Starting All Over Again

By Malene Haakansson, ACT/Caritas information officer

Labado, South Darfur, February 8, 2005 - The fighting in the Ta'asha area has calmed down a little, and the people who fled the fighting are slowly returning to their villages. But everything is destroyed, including the work of the ACT/Caritas emergency-response program in the area.

The villages along the dusty dirt road are empty. Plastic sheeting blows in the wind, and heaps of groundnuts are left in the field. The picture changes as the ACT/Caritas team approaches the town  of Labado, 74 km southeast of Nyala in South Darfur. Walls of buildings and jars blackened by fire in village after village are all that is left of the active lives that were lived here.

This is only the second time the ACT/Caritas team has returned to the area after it was forced to pull out because of heavy fighting in mid-December 2004. Program managers are back to look at the situation and see what has happened to the clinics, nutrition centers and water bladders they had established for the internally displaced people in the area.

The first stop is Um Seifa village. Because the village was burned to the ground, the team is having a hard time finding the water bladder, health clinic and the guesthouse they left behind. After a while, the team finds the framework of the guesthouse and a dark spot where the clinic used to be. A medicine box blackened with soot indicates that this is the right place. Nearby, a staff member picks up a blue pipe that is the sad remains of the water bladder. He shakes his head.

News has reached Nyala that people have started to return to Labado, a town close to Um Seifa. The African Union has set up a camp and is now patrolling the area. The sight of the town is shocking - 63,000 people used to live there, and now there is nothing left.

People have gathered under the trees with a few of their belongings. This is where they sleep and eat if they can get hold of some food. There is no shelter to be seen.


The sheiks from Labado have registered around 750 families - a total of about 4,500 people. Every day people return to the town, and people from villages that have been attacked in the area come here for protection.

A 50-year-old woman says that several villages in the area have been attacked recently. A few weeks ago, she fled with her two daughters and grandchildren when their village was attacked in broad daylight. Twelve men were shot randomly.

"We only managed to bring some clothes and a cooking set," the young woman says, pointing at the sacks around her.

The family made its living as farmers, like most of the 40 families in their village. The family had crops, a big herd of cattle and donkeys. "But it was all taken by the attackers," says the 20-year-old woman, who openly speaks out about her situation.

Farther away, an old woman and her 17-year-old granddaughter are camped under a tree, sitting on a white plastic sheet with a few bags of clothes and blankets. They have been on the run for two weeks and did not manage to bring any food or water when their village was attacked.

"Other families have shared their food and water with us," says the girl, taking a gulp of water from a plastic bottle.

The family wants to continue to Kalma Camp, just outside Nyala, where they have heard that a daughter of a family member has been found.
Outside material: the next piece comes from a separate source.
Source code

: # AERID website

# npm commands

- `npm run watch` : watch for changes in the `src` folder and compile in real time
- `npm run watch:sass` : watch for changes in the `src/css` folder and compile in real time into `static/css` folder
They do not know what happened to the rest of their family.

Though there is nothing left of Labado, families are slowly returning to the town, and other displaced families seek shelter there, hoping that non-governmental organizations will soon assist them. Two truckloads of blankets, cooking utensils, soap and other non-food items from the ACT/Caritas program have already been distributed to 750 families.

"The situation is bad," says the ACT/Caritas program manager of non-food items. "People have lost everything, and there are still new arrivals of people."

In the coming weeks, there will be more distributions. The ACT/Caritas program managers are carrying out assessments of the needs around Labado, and activities that were based in Um Seifa will most likely be moved to the town in the coming weeks.

"Most of the children are borderline malnourished, and I saw three severe cases," says the manager of the nutrition program.

Until now, people have survived on one meal a day, consisting of porridge and okra. Two boreholes have been repaired, but there is still an urgent need for clean water.

In what was once the town center, a man sits on a bench looking at his burned house and two shops. He is the father of 12 children and was doing well before Labado was attacked. Forty-six people - women and children included - were killed, report the local sheiks. "I have lost millions of dinars. All I have worked for since I was young is gone," says the shopkeeper. His children are playing on a wooden bed that survived the destruction.

"If human rights exist, I would like to ask other countries to help us pay back all the things we have lost," he pleads.

SIDEBAR

Facts

- The ACT/Caritas program has been working in the area southeast of Nyala in South Darfur since August 2004, assisting more than 5,000 households with non-food items and providing health, water and nutrition services. On December 13 the area was attacked, and ACT/Caritas pulled out the same evening. Today everything is destroyed.

- In Um Seifa village, the program had set up a water bladder, a health clinic and a guesthouse for the people working in the field.

- In Ishma, there was also a health clinic, a nutrition center, and hand pumps.

- Bashoum village used to have a health clinic and a nutrition center, but after the village was attacked on October 11, it was made into a mobile clinic.

- The people of Hasaba village managed to bring a water bladder with them to Kalma Camp when they fled. A nutrition center was destroyed.

- Burgi village had a water bladder, a health clinic, and was promoting public hygiene.